Chief Justice Sir Hugh Williams said in both petitions, which were based on allegations of bribery, the petitioners were unable to prove the offer of money or “valuable consideration” was to induce the electorates to vote for Nicholas and Tuavera.
In the Avatiu-Ruatonga petition, the bribery was said to involve the payment by the government of $5349.24 to meet an overdue power account for a household in the constituency. This petition was filed by Democratic Party’s Teina Rongo.
In the Ngatangiia petition, the allegation of bribery was related to an overnight loan of a generator to a household in the electorate, two or three days before the June 14 election. CIP’s Kaka Ama filed the Ngatangiia petition.
Justice Williams noted both households in connection to the petitions were in “impecunious” (having little money) and difficult circumstances.
In the Avatiu-Ruatonga petition, the court heard that a family in the constituency had accumulated a large electricity account. The family included children and a severely disabled older woman.
The family approached Nicholas’ staff on March 19 and they unsuccessfully tried to negotiate with Te Aponga Uira (TAU) a postponement of threatened disconnection of the power supply. The power was cut off on March 21.

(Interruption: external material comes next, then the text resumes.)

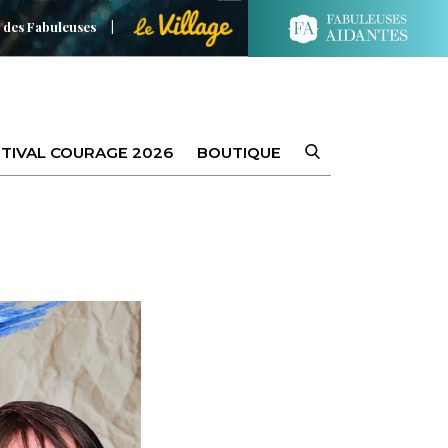
 des Fabuleuses
TIVAL COURAGE 2026
BOUTIQUE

On March 27, the family again approached Nicholas’ office and managed to have a meeting with the MP but no resolution was reached as negotiations with TAU were unsuccessful.
The court heard the family visited the staff again on the following day. Their queries were referred to Nicholas, who on the same day, visited the Prime Minister Henry Puna, to discuss the issue. After the discussion with Puna, the PM told Nicholas “leave it to me” with no indication as to how he would deal with this issue.

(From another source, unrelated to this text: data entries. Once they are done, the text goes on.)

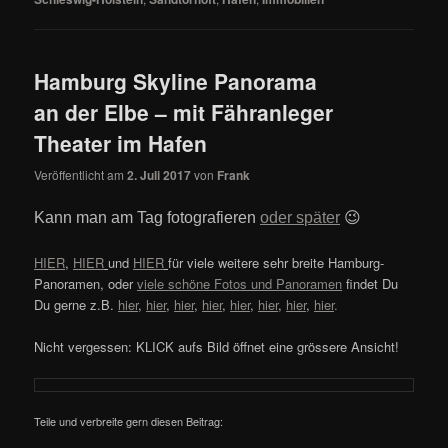
Hamburg Skyline Panorama
an der Elbe – mit Fähranleger
Theater im Hafen
Veröffentlicht am
2. Juli 2017
von
Frank
Kann man am Tag fotografieren
oder später
😉
HIER
,
HIER
und
HIER
für viele weitere sehr breite Hamburg-
Panoramen, oder
viele schöne Fotos und Panoramen
findet Du
Du gerne z.B.
hier
,
hier
,
hier
,
hier
,
hier
,
hier
,
hier
,
hier
.
Nicht vergessen: KLICK aufs Bild öffnet eine grössere Ansicht!
Teile und verbreite gern diesen Beitrag:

“It is now known the PM staff identified the community capital development fund as a source from which the unpaid power bill owed well over $5000 might be met,” said Justice Williams.
Justice Williams said the actions leading to the payment could not be proved to be in connection with the election.

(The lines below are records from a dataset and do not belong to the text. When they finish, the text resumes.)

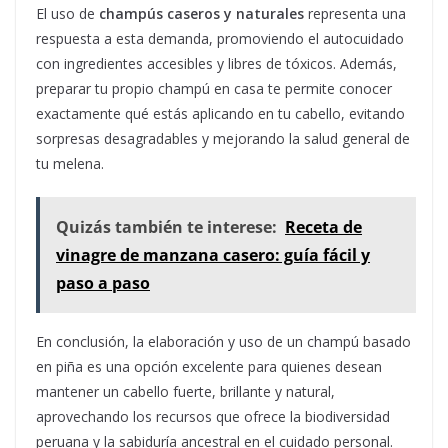
El uso de
champús caseros y naturales
representa una
respuesta a esta demanda, promoviendo el autocuidado
con ingredientes accesibles y libres de tóxicos. Además,
preparar tu propio champú en casa te permite conocer
exactamente qué estás aplicando en tu cabello, evitando
sorpresas desagradables y mejorando la salud general de
tu melena.
Quizás también te interese:
Receta de
vinagre de manzana casero: guía fácil y
paso a paso
En conclusión, la elaboración y uso de un champú basado
en piña es una opción excelente para quienes desean
mantener un cabello fuerte, brillante y natural,
aprovechando los recursos que ofrece la biodiversidad
peruana y la sabiduría ancestral en el cuidado personal.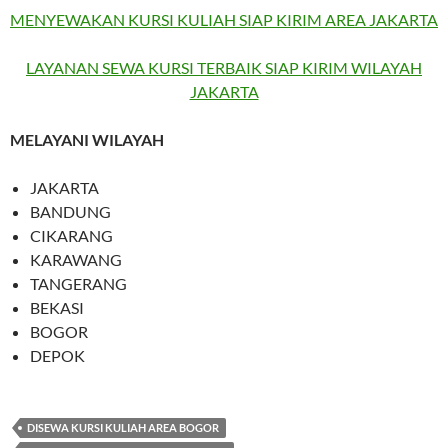
MENYEWAKAN KURSI KULIAH SIAP KIRIM AREA JAKARTA
LAYANAN SEWA KURSI TERBAIK SIAP KIRIM WILAYAH
JAKARTA
MELAYANI WILAYAH
JAKARTA
BANDUNG
CIKARANG
KARAWANG
TANGERANG
BEKASI
BOGOR
DEPOK
DISEWA KURSI KULIAH AREA BOGOR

He said all of the actions took place before the election date was announced on April 12. The actions, he said, were directed towards alleviating families in straitened circumstances.
“The way in which Mr Nicholas’ action can be construed (is that) he was simply doing what he as a local Member of Parliament thought was necessary to discharge his obligation to his constituency,” Justice Williams said.
“On that ground therefore that there was no sufficient proof that the matter was proved to be in connection to the election, the petition fails.”
In the Ngatangiia petition, the court heard that a couple living in that constituency in a derelict house under dire circumstances, initially asked for a generator from the petitioner Kaka Ama. However, nothing eventuated.
The couple then asked Tuavera if they could use his generator, which he had bought on May 25 for the purpose of his business, Captain Tama’s Cruizes.
In June, just two or three days before the election, Tuavera lent them his generator.
In passing his judgment, Justice Williams highlighted Tuavera’s charitable work both in his corporate and personal life.
He said Tuavera was a generous man, adding he was a frequent sponsor and donor to persons and organisations in his electorate and throughout the Cook Islands.
Justice Williams said what Tuavera did in lending the generator to this couple was consistent with his longstanding and broadly-based charitable work.
“It is not proved sufficiently that lending the generator to a disadvantaged couple for two or three nights was in connection with the general election or was intended to induce the electors to vote for him.
“In those circumstances, the finding is the grounds of petition are not made up and (the petition) is dismissed.”